API RP 581 - 3rd Ed.2016 - Add.2-2020 - Risk-Based Inspection Methodology

RISK-BASED INSPECTION METHODOLOGY, PART 3, ANNEX 3.A—BASIS FOR CONSEQUENCE METHODOLOGY 3.A-23
3.A.4 Level 2 Consequence Methodology
3.A.4.1 General
The use of event trees and quantitative effects analysis forms the basis for the Level 2 consequence
methodology provided in Part 3, Section 5 with the details for calculating event tree probabilities and the
effects of pool fires, jet fires, flash fires, fireballs, VCEs, and BLEVEs are provided. Part 3 provides the
impact of most of these events with the closed-form equations.
3.A.4.2 Cloud Dispersion Analysis
Some events, such as VCEs and flash fires, require the use of sophisticated dispersion analysis software to
model how the flammable or toxic releases mix and disperse with air as they are released to the atmosphere.
There are several commercially available software packages that enable the user to perform dense gas
dispersion consequence modeling. Examples include, such as SLAB, DEGADIS and PHAST, some of which
are available in the public domain, while others are commercially available. A study contracted by the U.S.
Department of Energy provides a comparison of many different software packages, and recommendations
are provided to help select the appropriate package for a particular application.
In general, packages that perform dense gas dispersion modeling should be chosen as opposed to neutrally
buoyant models because hazardous releases typically will be materials with molecular weights heavier than
air. Even light hydrocarbons can be modeled accurately using dense gas modeling since the temperature of
the releases will result in releases with densities heavier than air.
Dispersion models will provide a cloud concentration profile. For flammables releases, the concentration
profile is used to assess which portions of the cloud are in the flammable range. For flash fires, the impact
area at grade is determined to be the area in the cloud that has flammable concentrations between the
released fluid’s LFL and UFL. For VCEs, a volumetric calculation is required since the total amount of
flammable volume and mass is required to assess the magnitude of the explosion.

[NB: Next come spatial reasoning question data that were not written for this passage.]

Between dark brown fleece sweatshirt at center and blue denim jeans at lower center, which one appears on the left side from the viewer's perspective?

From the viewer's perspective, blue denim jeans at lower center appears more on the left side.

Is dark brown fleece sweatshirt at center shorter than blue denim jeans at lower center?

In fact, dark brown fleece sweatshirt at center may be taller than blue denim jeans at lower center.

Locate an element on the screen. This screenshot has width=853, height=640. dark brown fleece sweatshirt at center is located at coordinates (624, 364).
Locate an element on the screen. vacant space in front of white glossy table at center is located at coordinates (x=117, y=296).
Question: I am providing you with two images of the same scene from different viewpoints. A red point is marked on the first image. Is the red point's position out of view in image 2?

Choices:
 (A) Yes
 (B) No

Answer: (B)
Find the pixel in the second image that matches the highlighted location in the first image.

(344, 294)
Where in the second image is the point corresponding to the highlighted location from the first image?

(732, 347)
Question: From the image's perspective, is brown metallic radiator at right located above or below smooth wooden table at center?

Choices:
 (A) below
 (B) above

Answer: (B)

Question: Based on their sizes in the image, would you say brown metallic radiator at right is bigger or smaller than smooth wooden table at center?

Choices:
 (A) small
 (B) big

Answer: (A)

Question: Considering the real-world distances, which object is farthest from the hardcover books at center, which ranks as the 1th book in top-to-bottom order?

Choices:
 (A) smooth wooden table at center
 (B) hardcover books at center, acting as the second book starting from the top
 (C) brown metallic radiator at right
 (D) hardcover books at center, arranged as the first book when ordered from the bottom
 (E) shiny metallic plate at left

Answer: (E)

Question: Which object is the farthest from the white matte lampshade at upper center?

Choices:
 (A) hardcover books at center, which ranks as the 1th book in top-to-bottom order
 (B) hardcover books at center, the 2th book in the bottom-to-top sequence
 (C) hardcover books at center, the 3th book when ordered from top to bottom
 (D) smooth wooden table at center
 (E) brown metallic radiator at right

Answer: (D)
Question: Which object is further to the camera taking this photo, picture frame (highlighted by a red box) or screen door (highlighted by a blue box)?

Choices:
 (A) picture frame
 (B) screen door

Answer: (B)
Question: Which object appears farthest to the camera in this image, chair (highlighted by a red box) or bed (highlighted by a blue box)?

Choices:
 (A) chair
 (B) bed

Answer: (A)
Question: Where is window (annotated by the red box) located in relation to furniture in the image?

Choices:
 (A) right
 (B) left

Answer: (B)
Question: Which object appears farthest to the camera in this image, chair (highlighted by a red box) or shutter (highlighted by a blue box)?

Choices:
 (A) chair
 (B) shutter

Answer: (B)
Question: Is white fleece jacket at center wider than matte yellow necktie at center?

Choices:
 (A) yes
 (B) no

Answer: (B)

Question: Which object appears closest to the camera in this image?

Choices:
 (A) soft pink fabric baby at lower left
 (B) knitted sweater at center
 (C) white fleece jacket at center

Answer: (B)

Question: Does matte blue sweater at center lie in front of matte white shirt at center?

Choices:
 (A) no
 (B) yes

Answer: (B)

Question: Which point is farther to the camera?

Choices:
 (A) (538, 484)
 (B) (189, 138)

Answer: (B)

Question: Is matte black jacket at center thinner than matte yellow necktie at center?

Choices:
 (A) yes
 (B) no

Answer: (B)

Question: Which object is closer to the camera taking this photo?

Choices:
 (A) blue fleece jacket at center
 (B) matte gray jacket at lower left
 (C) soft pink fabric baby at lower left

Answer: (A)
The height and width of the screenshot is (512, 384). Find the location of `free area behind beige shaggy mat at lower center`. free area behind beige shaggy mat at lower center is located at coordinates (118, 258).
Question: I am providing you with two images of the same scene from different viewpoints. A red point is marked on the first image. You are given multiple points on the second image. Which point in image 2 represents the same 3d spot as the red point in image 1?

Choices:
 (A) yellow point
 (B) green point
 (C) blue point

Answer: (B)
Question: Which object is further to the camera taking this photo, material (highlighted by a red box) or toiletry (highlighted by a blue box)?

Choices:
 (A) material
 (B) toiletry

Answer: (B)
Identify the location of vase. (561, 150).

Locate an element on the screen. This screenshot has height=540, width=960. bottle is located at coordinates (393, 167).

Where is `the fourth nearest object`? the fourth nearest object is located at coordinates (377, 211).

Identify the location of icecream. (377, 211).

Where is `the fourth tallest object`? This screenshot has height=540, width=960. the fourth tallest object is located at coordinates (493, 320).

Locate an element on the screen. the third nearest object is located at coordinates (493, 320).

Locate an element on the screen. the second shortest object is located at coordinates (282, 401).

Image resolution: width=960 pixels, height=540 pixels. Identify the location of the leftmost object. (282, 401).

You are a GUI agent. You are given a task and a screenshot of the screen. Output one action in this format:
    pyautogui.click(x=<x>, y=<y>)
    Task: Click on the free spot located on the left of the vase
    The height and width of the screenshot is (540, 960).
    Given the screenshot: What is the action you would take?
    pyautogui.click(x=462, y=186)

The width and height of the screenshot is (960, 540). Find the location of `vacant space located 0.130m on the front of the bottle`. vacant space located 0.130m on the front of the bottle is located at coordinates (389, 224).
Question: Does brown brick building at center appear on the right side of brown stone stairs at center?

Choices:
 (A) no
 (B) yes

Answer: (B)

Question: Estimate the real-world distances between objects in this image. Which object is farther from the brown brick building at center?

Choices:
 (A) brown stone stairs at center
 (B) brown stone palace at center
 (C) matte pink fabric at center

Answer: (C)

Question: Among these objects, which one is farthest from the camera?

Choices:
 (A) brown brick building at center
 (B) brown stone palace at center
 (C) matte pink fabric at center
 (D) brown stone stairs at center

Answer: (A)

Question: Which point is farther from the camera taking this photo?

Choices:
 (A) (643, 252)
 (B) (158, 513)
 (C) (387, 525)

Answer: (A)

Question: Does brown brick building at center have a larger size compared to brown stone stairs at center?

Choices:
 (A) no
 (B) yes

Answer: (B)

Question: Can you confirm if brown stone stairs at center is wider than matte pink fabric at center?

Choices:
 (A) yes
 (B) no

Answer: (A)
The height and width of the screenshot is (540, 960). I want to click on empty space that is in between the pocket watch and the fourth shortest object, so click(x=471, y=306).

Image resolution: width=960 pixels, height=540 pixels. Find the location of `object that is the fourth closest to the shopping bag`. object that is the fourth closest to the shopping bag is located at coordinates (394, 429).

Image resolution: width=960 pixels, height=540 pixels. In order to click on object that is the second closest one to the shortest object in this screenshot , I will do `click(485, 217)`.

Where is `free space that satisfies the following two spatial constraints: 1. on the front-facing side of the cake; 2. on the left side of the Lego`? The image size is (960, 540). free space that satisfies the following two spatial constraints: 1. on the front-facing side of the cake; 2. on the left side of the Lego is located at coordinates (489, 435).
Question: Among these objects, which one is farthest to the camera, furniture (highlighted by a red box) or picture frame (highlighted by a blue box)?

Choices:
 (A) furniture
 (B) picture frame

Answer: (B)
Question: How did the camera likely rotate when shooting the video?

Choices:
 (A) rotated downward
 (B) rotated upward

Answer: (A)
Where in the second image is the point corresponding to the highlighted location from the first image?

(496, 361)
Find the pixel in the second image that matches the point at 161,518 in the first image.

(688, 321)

3.A.5 Consequence Methodology For Atmospheric Storage Tanks
3.A.5.1 Overview
The consequence model for atmospheric storage tanks (ASTs) is based on a modification of the Level 1
consequence analysis. Only a financial consequence analysis is provided for the AST bottom.
3.A.5.2 Representative Fluid and Associated Properties
A representative fluid that most closely matches the fluid contained in the AST system being evaluated is
selected from the representative fluids shown in Part 3, Table 6.1. The required fluid properties for the
consequence analysis are also contained in this table.
In addition to selecting a fluid, a soil type must also be specified because the consequence model depends
on soil properties. Representative soil conditions and the associated soil properties required for the
consequence analysis is provided in Part 3, Table 6.2.